Although not explicitly directed to rope lights, U.S. Pat. No. 6,762,562 to Leong discloses use of a tubular housing containing LEDs therein, such as on a generally cylindrical circuit board or multiple spaced-apart rigid support structures disposed within the housing. Heatsinks and internal vent holes arranged within the tubular housing may be used to conduct heat generated by LEDs, with the heat being dissipated through ends of the tubular housing. Such arrangement limits the ability to provide a lighting device of extended lengths and to drive such a device with high operating currents due to thermal stratification. That is, it may be difficult to transport heat from LEDs located far from ends of the device for dissipating through the ends, thereby raising the risk of LED failure or reduced operating life. Such arrangement may also limit the ability to connect multiple lighting devices in series, and requires that ends of the device embody adequate heat dissipating capability.

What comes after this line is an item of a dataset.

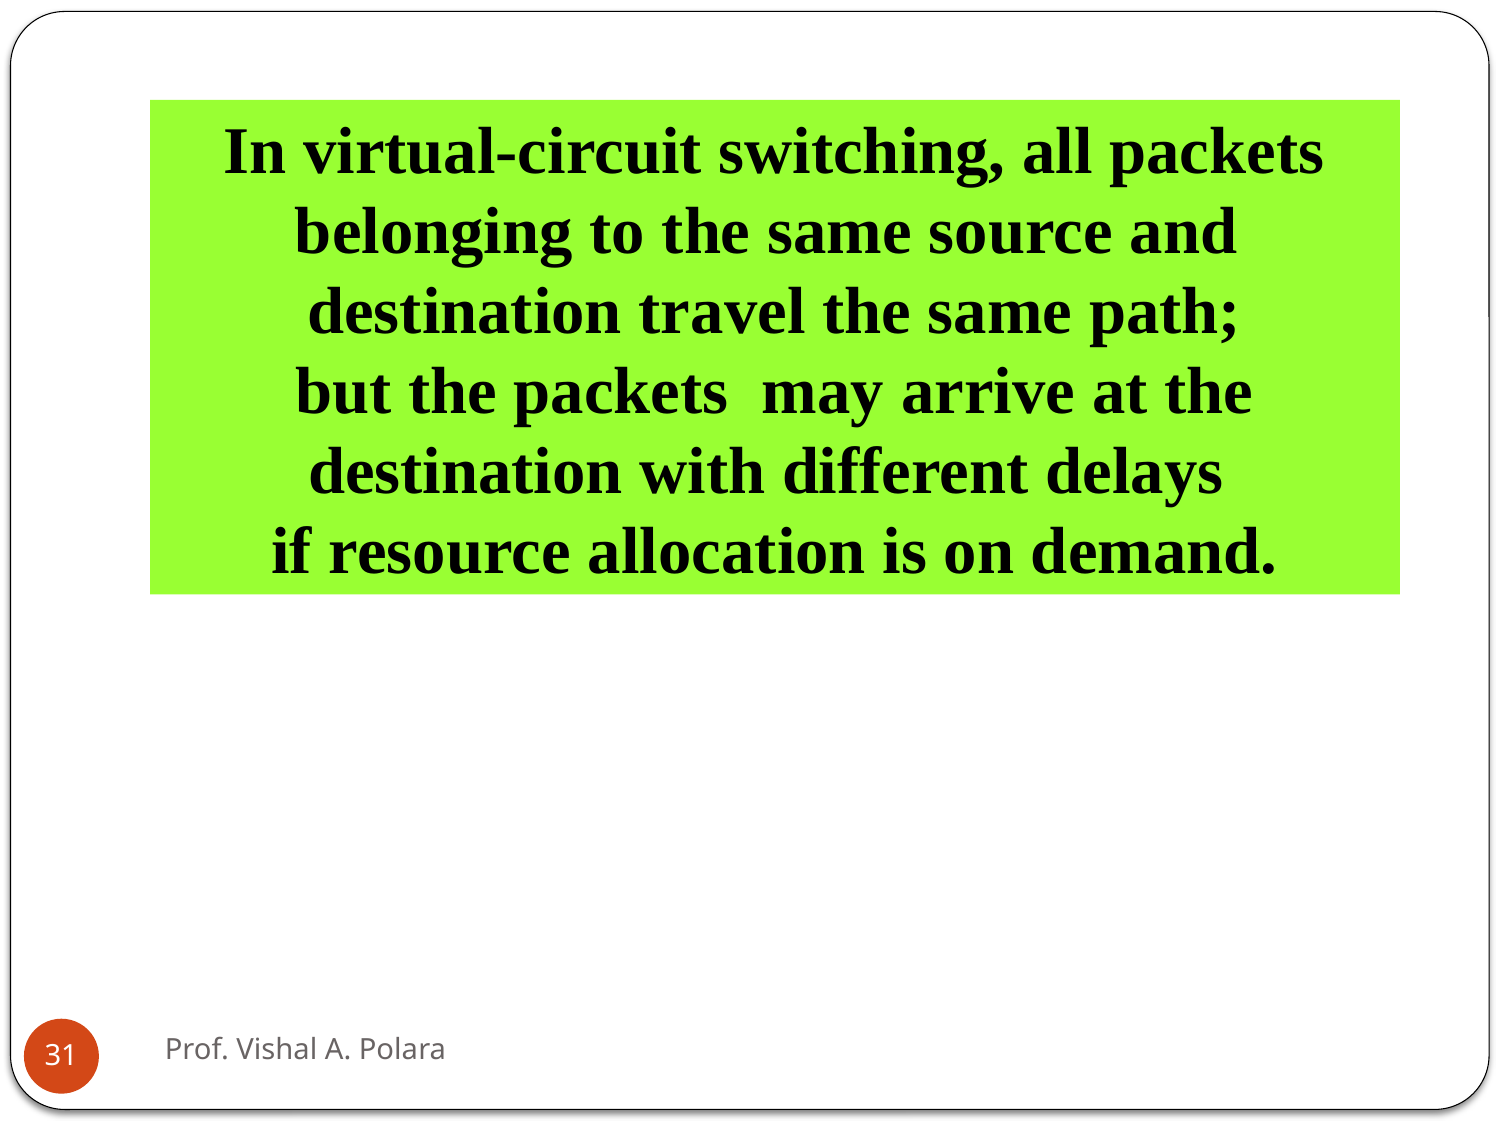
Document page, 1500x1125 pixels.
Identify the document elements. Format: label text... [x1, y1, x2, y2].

slide_number 31 [23, 1018, 99, 1094]
text_box In virtual-circuit switching, all packets belonging to the same source and destination travel the same path; but the packets may arrive at the destination with different delays if resource allocation is on demand. [150, 99, 1400, 595]
footer Prof. Vishal A. Polara [150, 1012, 800, 1088]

It would be desirable to provide flexible solid state lighting devices capable of withstanding at high operating currents without leading to shortened emitter operating life.
Conventional rope lights generally include from two to five lengthwise conductors, with two conductors permitting all lamps in a string to be controlled together, and with a greater number of conductors permitting different operating modes such as sequential operation of selected groups of lamps (e.g., providing chasing effects or alternating color illumination if multiple colors of emitters are provided). While it would technically be possible to provide an elongated flexible lighting device (e.g., rope light) with individual control of every emitter contained therein, implementation of such a concept is not practically feasible since providing at least one dedicated conductor for each lamp would render the resulting product unduly costly and bulky (e.g., large in diameter). It would be desirable to enhance the ability to control individual emitters or groups of emitters within a lighting device (e.g., an elongated lighting device) without unduly increasing the cost and bulk of the resulting product. It would further be desirable for such a product to be capable of withstanding at high operating currents without leading to shortened emitter operating life.

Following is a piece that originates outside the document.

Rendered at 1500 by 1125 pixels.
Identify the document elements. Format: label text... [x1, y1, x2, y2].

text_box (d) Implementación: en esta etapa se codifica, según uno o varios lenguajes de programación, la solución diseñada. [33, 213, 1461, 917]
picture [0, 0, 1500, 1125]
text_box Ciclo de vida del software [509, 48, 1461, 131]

It would also be desirable to provide flexible arrays of solid state emitters capable of withstanding at high operating currents without leading to shortened emitter operating life. Such arrays of emitters would desirably be easily fabricated, configured, and controlled.
It would be desirable to provide flexible solid state lighting devices capable of reducing some or all of the limitations inherent to conventional flexible lighting devices.